This time last year, the jexamine are budding in my life. Everything was going smooth and for a change, I was a happy man. There’s no point in denying that both my friends and my colleagues saw an aura shift in my personality. This daunting task (making me smile and happy), a seemingly impossible thing was made possible by only one individual. That individual that I hold so dear back then and up to this point in my life. An individual that has the courage to make me smile but has the wisdom to make me fall and cry. An individual that I am clueless of what her past and present is but never did it matter to me. Yes! I loved this individual back then and I still love her and will continue to love her. The only name that echoes from the depths of my unconsciousness and is able to reach my senses. This unconditional love is all for LIEZL.
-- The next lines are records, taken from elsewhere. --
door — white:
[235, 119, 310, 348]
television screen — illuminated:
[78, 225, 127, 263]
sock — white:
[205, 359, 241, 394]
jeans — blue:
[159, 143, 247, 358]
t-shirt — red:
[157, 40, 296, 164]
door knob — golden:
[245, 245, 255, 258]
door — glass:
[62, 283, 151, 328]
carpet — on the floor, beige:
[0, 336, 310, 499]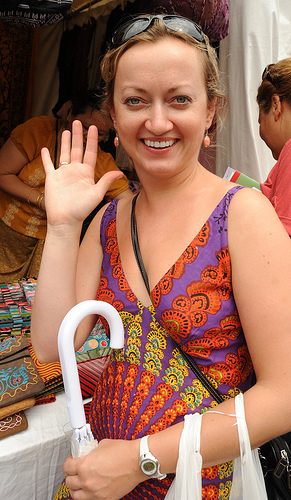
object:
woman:
[30, 12, 289, 498]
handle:
[56, 299, 125, 428]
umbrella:
[57, 298, 125, 463]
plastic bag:
[162, 392, 268, 499]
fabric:
[0, 274, 112, 443]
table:
[1, 392, 72, 498]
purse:
[128, 184, 291, 498]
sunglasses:
[109, 13, 210, 53]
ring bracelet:
[38, 195, 44, 208]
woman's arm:
[0, 114, 47, 206]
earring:
[113, 136, 120, 147]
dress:
[52, 183, 255, 499]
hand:
[41, 119, 123, 225]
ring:
[59, 161, 69, 166]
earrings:
[204, 134, 210, 147]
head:
[103, 13, 220, 179]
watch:
[138, 434, 165, 482]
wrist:
[128, 430, 167, 487]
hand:
[62, 437, 137, 499]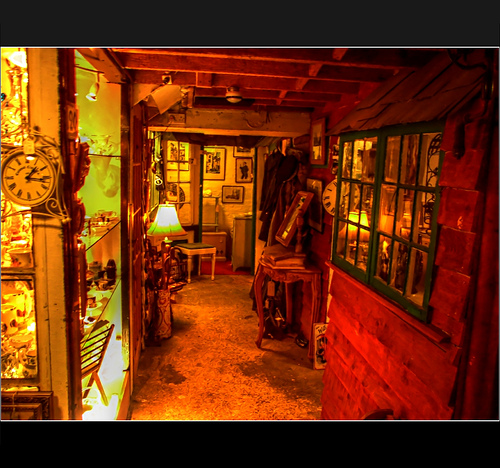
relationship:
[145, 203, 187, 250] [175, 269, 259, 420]
lamp on side of hallway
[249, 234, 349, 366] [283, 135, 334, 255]
table against wall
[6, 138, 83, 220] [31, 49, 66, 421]
clock on frame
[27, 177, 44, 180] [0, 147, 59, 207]
hand on clock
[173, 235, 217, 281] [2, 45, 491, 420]
chair in room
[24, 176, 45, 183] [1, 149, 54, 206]
hand on clock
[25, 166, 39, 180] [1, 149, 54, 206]
hand on clock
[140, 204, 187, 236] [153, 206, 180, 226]
shade on light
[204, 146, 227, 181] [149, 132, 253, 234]
picture on wall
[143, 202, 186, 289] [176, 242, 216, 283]
light near chair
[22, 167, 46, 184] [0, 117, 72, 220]
hands on clock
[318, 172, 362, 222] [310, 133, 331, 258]
round clock on wall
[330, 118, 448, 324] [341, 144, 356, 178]
window has pane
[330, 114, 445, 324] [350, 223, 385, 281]
window has pane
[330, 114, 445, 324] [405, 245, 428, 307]
window has pane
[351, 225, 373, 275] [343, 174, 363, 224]
window pane has pane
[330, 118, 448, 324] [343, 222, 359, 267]
window has pane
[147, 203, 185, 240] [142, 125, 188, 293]
lamp shade on corner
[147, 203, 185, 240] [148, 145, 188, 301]
lamp shade on corner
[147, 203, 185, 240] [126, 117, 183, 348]
lamp shade on corner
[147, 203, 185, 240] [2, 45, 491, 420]
lamp shade in room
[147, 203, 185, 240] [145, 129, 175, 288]
lamp shade on corner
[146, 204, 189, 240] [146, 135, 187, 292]
lamp on corner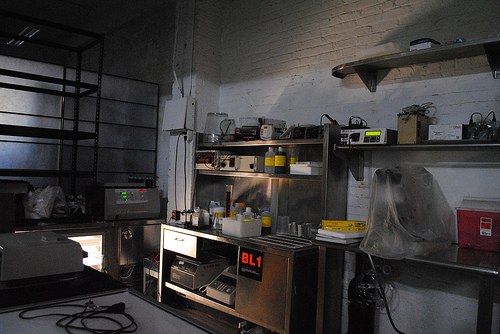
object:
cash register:
[203, 262, 240, 305]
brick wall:
[158, 0, 500, 334]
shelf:
[329, 136, 498, 153]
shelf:
[258, 132, 318, 147]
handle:
[173, 237, 186, 242]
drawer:
[155, 217, 204, 262]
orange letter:
[248, 252, 257, 267]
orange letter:
[255, 255, 264, 268]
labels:
[272, 154, 287, 167]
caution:
[478, 216, 493, 237]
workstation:
[147, 104, 348, 334]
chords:
[173, 133, 183, 211]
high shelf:
[331, 35, 500, 94]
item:
[406, 37, 442, 51]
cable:
[19, 297, 139, 332]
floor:
[0, 282, 241, 333]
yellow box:
[321, 218, 366, 234]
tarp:
[356, 159, 459, 263]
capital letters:
[241, 251, 249, 264]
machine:
[99, 183, 163, 221]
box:
[454, 195, 500, 255]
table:
[310, 239, 500, 334]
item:
[221, 217, 263, 238]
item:
[199, 208, 210, 228]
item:
[210, 205, 224, 234]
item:
[260, 207, 273, 236]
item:
[230, 201, 244, 216]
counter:
[151, 209, 321, 333]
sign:
[241, 251, 263, 268]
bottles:
[273, 146, 287, 175]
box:
[288, 160, 325, 176]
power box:
[159, 93, 199, 131]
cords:
[183, 132, 189, 214]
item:
[365, 163, 435, 260]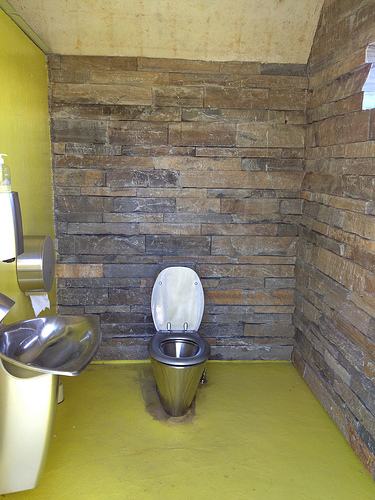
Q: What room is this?
A: It is a bathroom.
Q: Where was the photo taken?
A: It was taken at the bathroom.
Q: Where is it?
A: This is at the bathroom.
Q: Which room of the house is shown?
A: It is a bathroom.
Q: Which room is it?
A: It is a bathroom.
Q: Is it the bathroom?
A: Yes, it is the bathroom.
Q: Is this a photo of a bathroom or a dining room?
A: It is showing a bathroom.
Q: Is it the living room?
A: No, it is the bathroom.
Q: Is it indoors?
A: Yes, it is indoors.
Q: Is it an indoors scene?
A: Yes, it is indoors.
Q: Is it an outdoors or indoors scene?
A: It is indoors.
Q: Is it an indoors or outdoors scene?
A: It is indoors.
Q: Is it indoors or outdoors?
A: It is indoors.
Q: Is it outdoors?
A: No, it is indoors.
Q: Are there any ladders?
A: No, there are no ladders.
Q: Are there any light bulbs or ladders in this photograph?
A: No, there are no ladders or light bulbs.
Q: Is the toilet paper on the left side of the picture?
A: Yes, the toilet paper is on the left of the image.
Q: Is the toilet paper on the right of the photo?
A: No, the toilet paper is on the left of the image.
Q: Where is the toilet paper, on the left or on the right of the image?
A: The toilet paper is on the left of the image.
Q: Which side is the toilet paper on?
A: The toilet paper is on the left of the image.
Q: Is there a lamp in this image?
A: No, there are no lamps.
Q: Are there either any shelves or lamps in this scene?
A: No, there are no lamps or shelves.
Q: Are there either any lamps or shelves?
A: No, there are no lamps or shelves.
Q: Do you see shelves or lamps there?
A: No, there are no lamps or shelves.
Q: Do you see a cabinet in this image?
A: No, there are no cabinets.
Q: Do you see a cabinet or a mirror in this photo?
A: No, there are no cabinets or mirrors.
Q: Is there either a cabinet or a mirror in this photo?
A: No, there are no cabinets or mirrors.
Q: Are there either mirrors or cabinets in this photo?
A: No, there are no cabinets or mirrors.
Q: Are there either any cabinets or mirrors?
A: No, there are no cabinets or mirrors.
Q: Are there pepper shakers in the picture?
A: No, there are no pepper shakers.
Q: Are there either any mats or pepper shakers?
A: No, there are no pepper shakers or mats.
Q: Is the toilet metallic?
A: Yes, the toilet is metallic.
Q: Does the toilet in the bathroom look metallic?
A: Yes, the toilet is metallic.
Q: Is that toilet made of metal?
A: Yes, the toilet is made of metal.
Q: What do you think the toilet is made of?
A: The toilet is made of metal.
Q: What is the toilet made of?
A: The toilet is made of metal.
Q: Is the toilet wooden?
A: No, the toilet is metallic.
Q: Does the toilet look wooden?
A: No, the toilet is metallic.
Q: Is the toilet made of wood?
A: No, the toilet is made of metal.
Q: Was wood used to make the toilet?
A: No, the toilet is made of metal.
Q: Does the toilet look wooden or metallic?
A: The toilet is metallic.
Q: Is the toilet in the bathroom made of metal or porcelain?
A: The toilet is made of metal.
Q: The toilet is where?
A: The toilet is in the bathroom.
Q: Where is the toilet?
A: The toilet is in the bathroom.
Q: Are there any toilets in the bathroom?
A: Yes, there is a toilet in the bathroom.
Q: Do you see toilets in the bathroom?
A: Yes, there is a toilet in the bathroom.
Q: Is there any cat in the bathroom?
A: No, there is a toilet in the bathroom.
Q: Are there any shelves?
A: No, there are no shelves.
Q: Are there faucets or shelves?
A: No, there are no shelves or faucets.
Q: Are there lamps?
A: No, there are no lamps.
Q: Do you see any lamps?
A: No, there are no lamps.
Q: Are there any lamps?
A: No, there are no lamps.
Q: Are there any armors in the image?
A: No, there are no armors.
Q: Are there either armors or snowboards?
A: No, there are no armors or snowboards.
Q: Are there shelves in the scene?
A: No, there are no shelves.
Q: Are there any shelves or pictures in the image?
A: No, there are no shelves or pictures.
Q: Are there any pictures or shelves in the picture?
A: No, there are no shelves or pictures.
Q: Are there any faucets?
A: No, there are no faucets.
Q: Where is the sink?
A: The sink is in the bathroom.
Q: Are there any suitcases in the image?
A: No, there are no suitcases.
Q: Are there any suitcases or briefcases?
A: No, there are no suitcases or briefcases.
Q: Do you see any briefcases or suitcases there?
A: No, there are no suitcases or briefcases.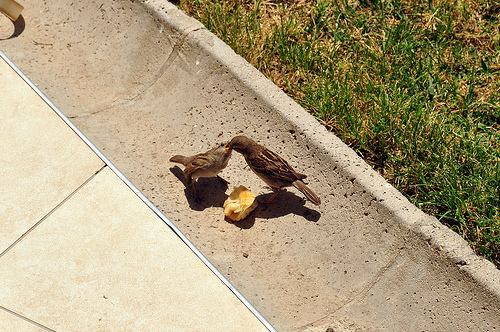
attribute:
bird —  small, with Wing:
[209, 125, 346, 200]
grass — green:
[357, 3, 495, 148]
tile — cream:
[0, 59, 251, 330]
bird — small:
[221, 130, 319, 211]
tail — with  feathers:
[294, 179, 321, 208]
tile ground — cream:
[1, 60, 271, 330]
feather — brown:
[260, 145, 279, 160]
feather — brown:
[246, 155, 271, 169]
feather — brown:
[295, 178, 325, 201]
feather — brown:
[287, 167, 309, 179]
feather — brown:
[264, 144, 289, 164]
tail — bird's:
[291, 179, 321, 207]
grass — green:
[456, 6, 498, 233]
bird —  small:
[226, 134, 322, 212]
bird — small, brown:
[230, 135, 321, 208]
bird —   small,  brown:
[228, 135, 320, 202]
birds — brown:
[170, 133, 327, 233]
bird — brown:
[222, 131, 327, 212]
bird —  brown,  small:
[174, 137, 339, 217]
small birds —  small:
[141, 121, 340, 228]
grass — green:
[181, 3, 499, 255]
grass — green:
[175, 2, 499, 232]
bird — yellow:
[221, 185, 258, 222]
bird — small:
[167, 137, 236, 184]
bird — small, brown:
[170, 143, 232, 185]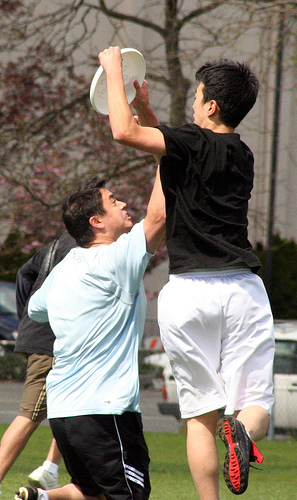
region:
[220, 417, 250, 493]
A black and red shoe on the right foot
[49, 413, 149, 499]
The man is wearing black pants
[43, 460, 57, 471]
The man is wearing socks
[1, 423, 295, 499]
Grass beneath the men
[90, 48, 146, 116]
A white frisbee in the man's hands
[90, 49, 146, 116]
The frisbee is circular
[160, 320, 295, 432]
A car parked on the street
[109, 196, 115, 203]
The right eye of the man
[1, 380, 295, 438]
The street beneath the car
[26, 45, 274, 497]
two men playing frisbee in a park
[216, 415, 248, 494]
black and red sole of a shoe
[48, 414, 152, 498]
black shots with white lines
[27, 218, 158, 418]
man wearing a white T-shirt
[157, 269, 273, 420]
man wearing white shorts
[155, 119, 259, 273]
man wearing a black shirt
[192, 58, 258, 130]
man with short black hair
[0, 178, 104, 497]
a man running in a park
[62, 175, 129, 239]
man with short brown hair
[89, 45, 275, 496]
man holding a white frisbee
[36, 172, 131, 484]
this is a man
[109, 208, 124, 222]
the man is light skinned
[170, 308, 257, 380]
this is a short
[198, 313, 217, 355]
the short is white in color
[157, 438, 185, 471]
the grass is green in color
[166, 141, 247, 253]
this is a t shirt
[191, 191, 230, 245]
the t shirt is black in color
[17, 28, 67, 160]
this is a tree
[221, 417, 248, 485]
this is a shoe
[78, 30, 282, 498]
Man catching frisbee disk.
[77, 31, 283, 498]
Man wearing black shirt catching frisbee disk.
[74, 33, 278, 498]
Man with white pants catching frisbee disk.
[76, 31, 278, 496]
Man holding frisbee disk.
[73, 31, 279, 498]
Flying disk being grasped.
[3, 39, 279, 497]
Two men contesting for flying disk.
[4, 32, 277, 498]
Two men competing for frisbee disk.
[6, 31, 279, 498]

This time around last year, liezl and I were happy just talking and fooling around. It is scheduled that every 4 in the afternoon, she’ll give me a call and we’ll talk for half an hour. Just hearing her voice, being able to make her laugh is enough to melt my heart and completely unsheathe me of the poker face that I am wearing. After we hung-up, peers immediately saw the smile in my face, a smile that comes from the heart, and is more often than not the center of intrigue and talks. Liezl is what I lived for, liezl inspired me, liezl taught me that there are still like her in here and most especially, liezl taught me how to open myself and love from the depths of my soul.
This time last year, I was bolder than I have ever been. Liezl is the only reason how and why I push the boundaries of what I think I am capable of. When we agreed to do something after the phone conversation, I will then push forward and not thinking of other negative stuff. Liezl is the reason why I focus, or it is appropriate to say that liezl IS my focus. I’d go to uncharted places that I don’t know and was a complete stranger, all for the sake of meeting her, seeing her face and hearing her voice. Everything lights up when liezl puts that smile on her face and it doesn’t even matter if we are making a fool of ourselves.
This time last year I was the happiest man that ever lived but now, I’m only half the man of what I used to be. Where are you now liezl? Can you not hear me anymore? If I scream out loud enough, will you pay attention to me? If I call out your name, will I see you smile, and smile just for me? If I had waited and never gave up, will you choose me over him? Dearest liezl, what did those times we spent mean to you? If I say that I love you, will you kiss and hug me and let me know that you’ve been waiting for me to say those words?! If there is a possibility that it will be us, will you have the courage to hold my hand?
I am calling out your name now liezl, please, please hear me out! And please be the jexamine that I will bleed for! The jexamine that I will fight for! The jexamine that is most deserving to die for!